Exercise brief: Find how many lines of the records hold the string "Wireless" and reply with only that total.

Plain-text document sources:
-- Opening Marker --

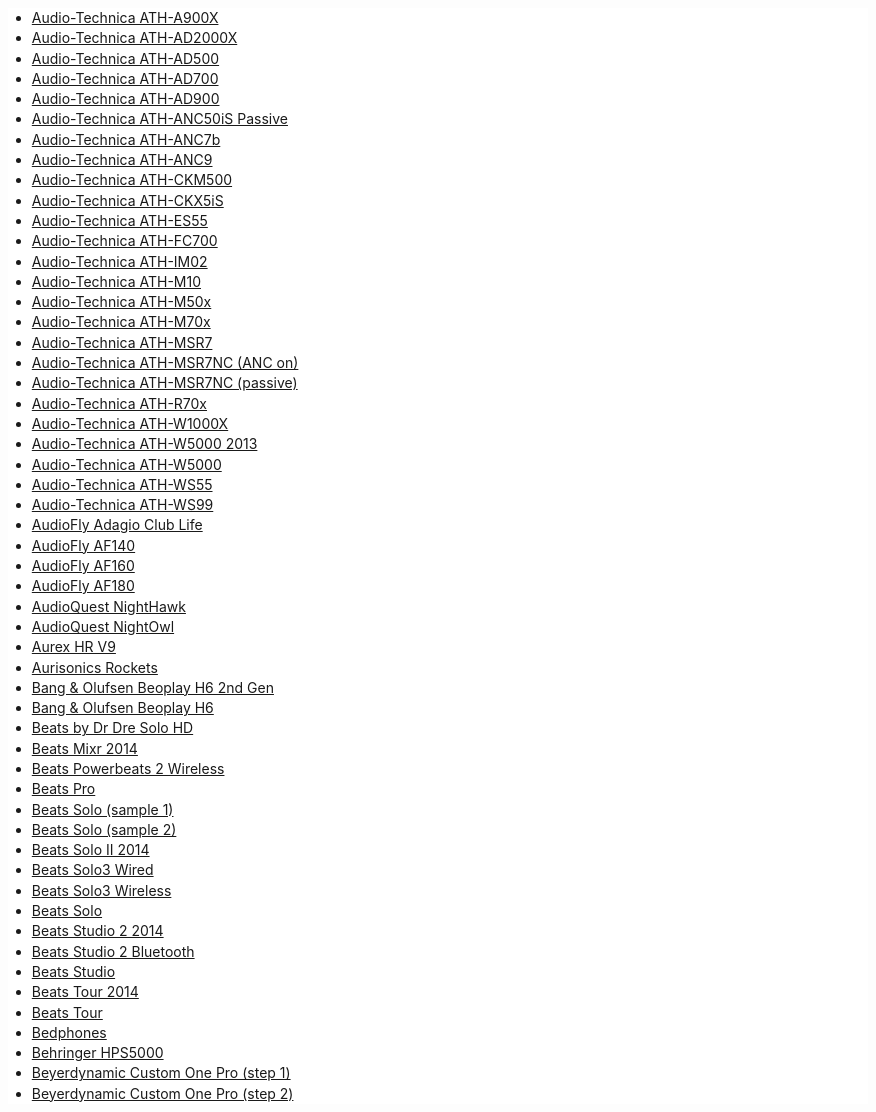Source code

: - [Audio-Technica ATH-A900X](./innerfidelity_harman_over-ear_2018/Audio-Technica%20ATH-A900X)
- [Audio-Technica ATH-AD2000X](./innerfidelity_harman_over-ear_2018/Audio-Technica%20ATH-AD2000X)
- [Audio-Technica ATH-AD500](./innerfidelity_harman_over-ear_2018/Audio-Technica%20ATH-AD500)
- [Audio-Technica ATH-AD700](./innerfidelity_harman_over-ear_2018/Audio-Technica%20ATH-AD700)
- [Audio-Technica ATH-AD900](./innerfidelity_harman_over-ear_2018/Audio-Technica%20ATH-AD900)
- [Audio-Technica ATH-ANC50iS Passive](./innerfidelity_harman_over-ear_2018/Audio-Technica%20ATH-ANC50iS%20Passive)
- [Audio-Technica ATH-ANC7b](./innerfidelity_harman_over-ear_2018/Audio-Technica%20ATH-ANC7b)
- [Audio-Technica ATH-ANC9](./innerfidelity_harman_over-ear_2018/Audio-Technica%20ATH-ANC9)
- [Audio-Technica ATH-CKM500](./innerfidelity_harman_in-ear_2019v2/Audio-Technica%20ATH-CKM500)
- [Audio-Technica ATH-CKX5iS](./innerfidelity_harman_in-ear_2019v2/Audio-Technica%20ATH-CKX5iS)
- [Audio-Technica ATH-ES55](./innerfidelity_harman_over-ear_2018/Audio-Technica%20ATH-ES55)
- [Audio-Technica ATH-FC700](./innerfidelity_harman_over-ear_2018/Audio-Technica%20ATH-FC700)
- [Audio-Technica ATH-IM02](./innerfidelity_harman_in-ear_2019v2/Audio-Technica%20ATH-IM02)
- [Audio-Technica ATH-M10](./innerfidelity_harman_over-ear_2018/Audio-Technica%20ATH-M10)
- [Audio-Technica ATH-M50x](./innerfidelity_harman_over-ear_2018/Audio-Technica%20ATH-M50x)
- [Audio-Technica ATH-M70x](./innerfidelity_harman_over-ear_2018/Audio-Technica%20ATH-M70x)
- [Audio-Technica ATH-MSR7](./innerfidelity_harman_over-ear_2018/Audio-Technica%20ATH-MSR7)
- [Audio-Technica ATH-MSR7NC (ANC on)](./innerfidelity_harman_over-ear_2018/Audio-Technica%20ATH-MSR7NC%20(ANC%20on))
- [Audio-Technica ATH-MSR7NC (passive)](./innerfidelity_harman_over-ear_2018/Audio-Technica%20ATH-MSR7NC%20(passive))
- [Audio-Technica ATH-R70x](./innerfidelity_harman_over-ear_2018/Audio-Technica%20ATH-R70x)
- [Audio-Technica ATH-W1000X](./innerfidelity_harman_over-ear_2018/Audio-Technica%20ATH-W1000X)
- [Audio-Technica ATH-W5000 2013](./innerfidelity_harman_over-ear_2018/Audio-Technica%20ATH-W5000%202013)
- [Audio-Technica ATH-W5000](./innerfidelity_harman_over-ear_2018/Audio-Technica%20ATH-W5000)
- [Audio-Technica ATH-WS55](./innerfidelity_harman_over-ear_2018/Audio-Technica%20ATH-WS55)
- [Audio-Technica ATH-WS99](./innerfidelity_harman_over-ear_2018/Audio-Technica%20ATH-WS99)
- [AudioFly Adagio Club Life](./innerfidelity_harman_in-ear_2019v2/AudioFly%20Adagio%20Club%20Life)
- [AudioFly AF140](./innerfidelity_harman_in-ear_2019v2/AudioFly%20AF140)
- [AudioFly AF160](./innerfidelity_harman_in-ear_2019v2/AudioFly%20AF160)
- [AudioFly AF180](./innerfidelity_harman_in-ear_2019v2/AudioFly%20AF180)
- [AudioQuest NightHawk](./innerfidelity_harman_over-ear_2018/AudioQuest%20NightHawk)
- [AudioQuest NightOwl](./innerfidelity_harman_over-ear_2018/AudioQuest%20NightOwl)
- [Aurex HR V9](./innerfidelity_harman_over-ear_2018/Aurex%20HR%20V9)
- [Aurisonics Rockets](./innerfidelity_harman_in-ear_2019v2/Aurisonics%20Rockets)
- [Bang & Olufsen Beoplay H6 2nd Gen](./innerfidelity_harman_over-ear_2018/Bang%20&%20Olufsen%20Beoplay%20H6%202nd%20Gen)
- [Bang & Olufsen Beoplay H6](./innerfidelity_harman_over-ear_2018/Bang%20&%20Olufsen%20Beoplay%20H6)
- [Beats by Dr Dre Solo HD](./innerfidelity_harman_over-ear_2018/Beats%20by%20Dr%20Dre%20Solo%20HD)
- [Beats Mixr 2014](./innerfidelity_harman_over-ear_2018/Beats%20Mixr%202014)
- [Beats Powerbeats 2 Wireless](./innerfidelity_harman_over-ear_2018/Beats%20Powerbeats%202%20Wireless)
- [Beats Pro](./innerfidelity_harman_over-ear_2018/Beats%20Pro)
- [Beats Solo (sample 1)](./innerfidelity_harman_over-ear_2018/Beats%20Solo%20(sample%201))
- [Beats Solo (sample 2)](./innerfidelity_harman_over-ear_2018/Beats%20Solo%20(sample%202))
- [Beats Solo II 2014](./innerfidelity_harman_over-ear_2018/Beats%20Solo%20II%202014)
- [Beats Solo3 Wired](./innerfidelity_harman_over-ear_2018/Beats%20Solo3%20Wired)
- [Beats Solo3 Wireless](./innerfidelity_harman_over-ear_2018/Beats%20Solo3%20Wireless)
- [Beats Solo](./innerfidelity_harman_over-ear_2018/Beats%20Solo)
- [Beats Studio 2 2014](./innerfidelity_harman_over-ear_2018/Beats%20Studio%202%202014)
- [Beats Studio 2 Bluetooth](./innerfidelity_harman_over-ear_2018/Beats%20Studio%202%20Bluetooth)
- [Beats Studio](./innerfidelity_harman_over-ear_2018/Beats%20Studio)
- [Beats Tour 2014](./innerfidelity_harman_in-ear_2019v2/Beats%20Tour%202014)
- [Beats Tour](./innerfidelity_harman_in-ear_2019v2/Beats%20Tour)
- [Bedphones](./innerfidelity_harman_over-ear_2018/Bedphones)
- [Behringer HPS5000](./innerfidelity_harman_over-ear_2018/Behringer%20HPS5000)
- [Beyerdynamic Custom One Pro (step 1)](./innerfidelity_harman_over-ear_2018/Beyerdynamic%20Custom%20One%20Pro%20(step%201))
- [Beyerdynamic Custom One Pro (step 2)](./innerfidelity_harman_over-ear_2018/Beyerdynamic%20Custom%20One%20Pro%20(step%202))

-- Closing Marker --

Answer below: 2